- Work instructions:
Write the following entries out again exactly, skipping each image.

------------

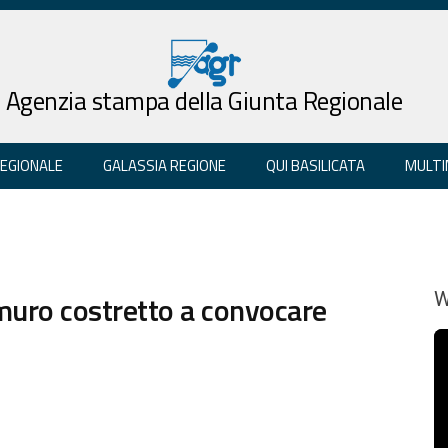
Agenzia stampa della Giunta Regionale
REGIONALE
GALASSIA REGIONE
QUI BASILICATA
MULTI
l muro costretto a convocare
W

------------

- Your response:
Agenzia stampa della Giunta Regionale
REGIONALE
GALASSIA REGIONE
QUI BASILICATA
MULTI
l muro costretto a convocare
W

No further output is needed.